> [Information provided]
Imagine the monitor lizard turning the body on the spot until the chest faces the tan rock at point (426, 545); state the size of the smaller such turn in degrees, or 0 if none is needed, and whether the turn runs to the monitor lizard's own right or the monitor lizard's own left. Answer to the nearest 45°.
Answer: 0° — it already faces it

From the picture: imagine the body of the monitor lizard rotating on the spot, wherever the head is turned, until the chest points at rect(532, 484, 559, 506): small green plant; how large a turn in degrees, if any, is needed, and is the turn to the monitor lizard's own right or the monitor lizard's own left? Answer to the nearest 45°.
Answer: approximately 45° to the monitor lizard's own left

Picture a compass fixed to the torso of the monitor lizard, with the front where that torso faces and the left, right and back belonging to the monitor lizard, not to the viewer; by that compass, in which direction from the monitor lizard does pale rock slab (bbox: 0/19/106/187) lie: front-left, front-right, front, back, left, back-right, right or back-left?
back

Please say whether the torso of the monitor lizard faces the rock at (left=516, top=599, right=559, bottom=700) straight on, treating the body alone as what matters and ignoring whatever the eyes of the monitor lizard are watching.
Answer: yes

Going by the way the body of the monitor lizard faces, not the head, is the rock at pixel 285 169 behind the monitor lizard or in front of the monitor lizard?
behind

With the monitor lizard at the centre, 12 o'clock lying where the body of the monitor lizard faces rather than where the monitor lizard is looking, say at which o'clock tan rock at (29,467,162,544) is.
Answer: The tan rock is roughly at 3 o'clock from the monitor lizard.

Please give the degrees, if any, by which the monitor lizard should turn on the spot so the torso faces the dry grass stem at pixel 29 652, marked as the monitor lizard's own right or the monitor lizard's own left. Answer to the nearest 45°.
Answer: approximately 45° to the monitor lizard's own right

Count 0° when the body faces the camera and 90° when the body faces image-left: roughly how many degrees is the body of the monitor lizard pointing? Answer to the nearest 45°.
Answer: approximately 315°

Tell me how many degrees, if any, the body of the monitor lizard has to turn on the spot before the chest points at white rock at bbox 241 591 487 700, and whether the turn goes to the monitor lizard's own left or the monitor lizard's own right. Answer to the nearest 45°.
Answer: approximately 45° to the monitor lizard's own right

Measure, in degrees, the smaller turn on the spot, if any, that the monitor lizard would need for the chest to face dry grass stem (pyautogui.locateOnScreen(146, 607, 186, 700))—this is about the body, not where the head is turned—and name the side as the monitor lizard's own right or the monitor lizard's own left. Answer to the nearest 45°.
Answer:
==
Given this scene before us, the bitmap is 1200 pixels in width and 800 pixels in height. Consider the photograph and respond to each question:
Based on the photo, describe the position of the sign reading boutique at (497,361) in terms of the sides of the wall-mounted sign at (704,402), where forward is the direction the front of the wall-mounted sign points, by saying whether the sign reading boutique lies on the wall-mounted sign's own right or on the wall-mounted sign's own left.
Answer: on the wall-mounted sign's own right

> [Brief] Rewrite the rows from the line that has "With the monitor" through the line that has "Answer: approximately 315°", swapping "torso" for "trunk" and leaving everything else as it is.

> [Answer box]
With the monitor lizard at the centre, 12 o'clock lying where the body of the monitor lizard faces rather than where the monitor lizard is looking, say at which o'clock tan rock at (29,467,162,544) is.
Answer: The tan rock is roughly at 3 o'clock from the monitor lizard.

Please give the degrees, if any, by which the monitor lizard should turn on the spot so the trunk faces the dry grass stem at pixel 29 652, marked as the monitor lizard's own right or the monitor lizard's own left. Answer to the nearest 45°.
Answer: approximately 45° to the monitor lizard's own right

Count 0° when the body faces the camera and 90° when the body faces image-left: roughly how many degrees is the body of the monitor lizard pointing? Answer to the nearest 45°.
Answer: approximately 315°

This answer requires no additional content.